The basic idea is to use a heuristic similarity function between ratings in a public database (from IMDB) and an anonymized database (Netflix) to link ratings in the private database to public identities (in IMDB). They claim to have linked two of a few dozen IMDB users to anonymized netflix users.
The claims seem a bit inflated to me, because (a) knowing the IMDB identity isn’t equivalent to knowing the person and (b) the claims of statistical significance are with respect to a model of the world they created (rather than one they created).
Overall, this is another example showing that complete privacy is hard. It may be worth remembering that there are some substantial benefits from the Netflix challenge as well—we (as a society) have learned something about how to do collaborative filtering which is useful beyond just recommending movies.
Very interesting — not sure about your point “(a) about the IMDB identity not being equivalent to knowing the person” — since the userid’s can be searched.
I went to IMDB, plucked a user name for the first movie link I could find, and did a search on google for the first userid (AlmostFamous7) — got 114 results:
google: AlmostFamous7
A quick scan of the abstracts from the search crawl + index produced information about location (and lifestyle choices?) of a user with the same id (though possibly not the same person of course):
TS/TV/TG Seeking Women in New Zealand
almostfamous7 50 T. Wellington, New Zealand. Wink, Email. Hotlist, Invite as friend. Ask me for a photo. kiwiwood 41 T. Palm Nth, Wairarapa, New Zealand ..

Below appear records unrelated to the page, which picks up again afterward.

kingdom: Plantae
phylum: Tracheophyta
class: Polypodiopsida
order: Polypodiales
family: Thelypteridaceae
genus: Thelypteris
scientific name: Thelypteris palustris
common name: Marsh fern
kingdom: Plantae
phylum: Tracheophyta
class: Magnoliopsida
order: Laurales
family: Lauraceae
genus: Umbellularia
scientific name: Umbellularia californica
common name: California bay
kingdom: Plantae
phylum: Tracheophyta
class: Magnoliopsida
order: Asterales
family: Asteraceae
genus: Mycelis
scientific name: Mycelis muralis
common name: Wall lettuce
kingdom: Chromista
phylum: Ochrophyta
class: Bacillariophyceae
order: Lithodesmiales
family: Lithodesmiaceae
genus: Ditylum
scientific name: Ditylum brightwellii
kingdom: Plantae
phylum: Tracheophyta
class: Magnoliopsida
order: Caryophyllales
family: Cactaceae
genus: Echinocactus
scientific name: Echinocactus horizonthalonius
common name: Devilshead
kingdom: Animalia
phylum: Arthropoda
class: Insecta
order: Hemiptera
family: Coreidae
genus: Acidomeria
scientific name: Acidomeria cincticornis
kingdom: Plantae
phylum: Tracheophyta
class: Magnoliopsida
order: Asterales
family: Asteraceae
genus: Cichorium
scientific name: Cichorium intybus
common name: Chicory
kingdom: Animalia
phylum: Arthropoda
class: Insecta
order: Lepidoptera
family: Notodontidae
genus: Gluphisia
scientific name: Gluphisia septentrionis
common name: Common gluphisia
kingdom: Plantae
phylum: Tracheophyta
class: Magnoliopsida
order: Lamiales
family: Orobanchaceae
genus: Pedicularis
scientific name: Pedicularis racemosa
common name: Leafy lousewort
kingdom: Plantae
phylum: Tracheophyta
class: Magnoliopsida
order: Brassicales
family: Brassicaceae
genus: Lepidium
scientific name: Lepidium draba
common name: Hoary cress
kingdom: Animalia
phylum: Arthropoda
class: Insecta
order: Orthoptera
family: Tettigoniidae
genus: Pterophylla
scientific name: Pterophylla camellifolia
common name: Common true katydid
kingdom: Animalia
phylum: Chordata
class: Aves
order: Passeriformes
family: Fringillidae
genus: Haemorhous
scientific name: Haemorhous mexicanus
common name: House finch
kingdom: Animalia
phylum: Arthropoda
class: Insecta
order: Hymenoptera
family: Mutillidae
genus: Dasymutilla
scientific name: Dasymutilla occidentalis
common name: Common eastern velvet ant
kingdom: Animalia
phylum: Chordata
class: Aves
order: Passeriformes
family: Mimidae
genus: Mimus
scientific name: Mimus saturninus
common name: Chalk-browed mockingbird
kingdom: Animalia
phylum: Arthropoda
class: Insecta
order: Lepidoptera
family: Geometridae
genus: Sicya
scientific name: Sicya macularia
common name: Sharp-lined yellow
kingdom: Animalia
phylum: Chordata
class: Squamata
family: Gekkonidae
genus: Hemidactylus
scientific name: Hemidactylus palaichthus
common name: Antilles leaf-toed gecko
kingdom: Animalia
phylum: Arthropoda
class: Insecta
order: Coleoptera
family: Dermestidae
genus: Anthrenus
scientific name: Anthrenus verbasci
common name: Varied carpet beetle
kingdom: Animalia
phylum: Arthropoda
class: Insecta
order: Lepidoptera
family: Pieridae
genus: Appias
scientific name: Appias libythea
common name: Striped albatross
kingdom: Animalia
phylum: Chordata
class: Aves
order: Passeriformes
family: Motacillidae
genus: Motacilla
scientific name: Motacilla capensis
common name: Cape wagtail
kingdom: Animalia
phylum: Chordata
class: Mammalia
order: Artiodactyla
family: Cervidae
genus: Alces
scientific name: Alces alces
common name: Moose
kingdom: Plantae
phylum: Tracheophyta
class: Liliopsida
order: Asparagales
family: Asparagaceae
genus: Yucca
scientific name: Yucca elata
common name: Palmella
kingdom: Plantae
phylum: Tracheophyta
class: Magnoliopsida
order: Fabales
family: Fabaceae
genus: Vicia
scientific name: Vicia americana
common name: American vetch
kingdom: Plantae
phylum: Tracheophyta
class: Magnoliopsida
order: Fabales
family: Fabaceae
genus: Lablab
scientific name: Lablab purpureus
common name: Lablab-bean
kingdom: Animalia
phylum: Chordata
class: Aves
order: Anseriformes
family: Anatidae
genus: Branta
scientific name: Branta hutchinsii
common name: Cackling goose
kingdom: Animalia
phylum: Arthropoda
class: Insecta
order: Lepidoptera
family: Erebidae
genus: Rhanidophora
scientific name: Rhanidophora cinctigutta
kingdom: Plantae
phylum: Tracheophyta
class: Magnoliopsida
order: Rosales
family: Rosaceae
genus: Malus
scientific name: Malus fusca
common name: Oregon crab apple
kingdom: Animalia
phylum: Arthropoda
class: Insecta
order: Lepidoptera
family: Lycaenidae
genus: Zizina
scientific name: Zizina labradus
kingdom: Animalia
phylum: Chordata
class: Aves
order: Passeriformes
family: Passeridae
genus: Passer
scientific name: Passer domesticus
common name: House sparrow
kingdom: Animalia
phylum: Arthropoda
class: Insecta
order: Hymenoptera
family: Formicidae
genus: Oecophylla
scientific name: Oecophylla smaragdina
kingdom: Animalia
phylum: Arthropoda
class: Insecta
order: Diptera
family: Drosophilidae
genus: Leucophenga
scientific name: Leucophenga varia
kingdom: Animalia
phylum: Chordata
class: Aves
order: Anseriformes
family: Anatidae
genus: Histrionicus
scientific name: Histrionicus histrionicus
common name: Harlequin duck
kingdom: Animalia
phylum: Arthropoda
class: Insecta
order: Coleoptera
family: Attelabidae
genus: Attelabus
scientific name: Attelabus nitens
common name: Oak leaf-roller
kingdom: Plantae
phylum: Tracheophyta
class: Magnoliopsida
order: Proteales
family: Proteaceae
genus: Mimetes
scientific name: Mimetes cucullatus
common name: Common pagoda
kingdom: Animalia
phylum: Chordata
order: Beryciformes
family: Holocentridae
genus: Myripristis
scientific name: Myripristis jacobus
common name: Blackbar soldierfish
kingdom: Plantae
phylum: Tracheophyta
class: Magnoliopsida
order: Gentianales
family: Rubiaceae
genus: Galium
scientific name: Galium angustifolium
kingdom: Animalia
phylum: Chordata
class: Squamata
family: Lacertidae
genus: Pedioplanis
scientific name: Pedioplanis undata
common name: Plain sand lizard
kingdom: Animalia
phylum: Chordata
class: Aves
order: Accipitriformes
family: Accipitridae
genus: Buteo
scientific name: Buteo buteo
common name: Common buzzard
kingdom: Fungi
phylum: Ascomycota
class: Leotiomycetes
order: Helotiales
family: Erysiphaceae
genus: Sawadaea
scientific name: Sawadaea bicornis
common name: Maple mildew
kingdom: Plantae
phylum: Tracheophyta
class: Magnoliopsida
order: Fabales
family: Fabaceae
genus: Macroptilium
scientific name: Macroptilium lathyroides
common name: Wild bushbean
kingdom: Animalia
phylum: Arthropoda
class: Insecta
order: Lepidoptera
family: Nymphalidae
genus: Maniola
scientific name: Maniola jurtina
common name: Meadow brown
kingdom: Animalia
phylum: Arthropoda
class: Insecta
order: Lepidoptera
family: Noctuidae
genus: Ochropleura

… please feel free to edit or delete this comment 🙂
If they were facebook they would start responding to comments for user A on imdb like: user A also likes .
Privacy violation lies in the gap between what was intentionally revealed by a person (presumably as above) and what was unintentionally revealed via a partial join with anonymized data. Given that so much is known about this person online already, not much more information may be revealed.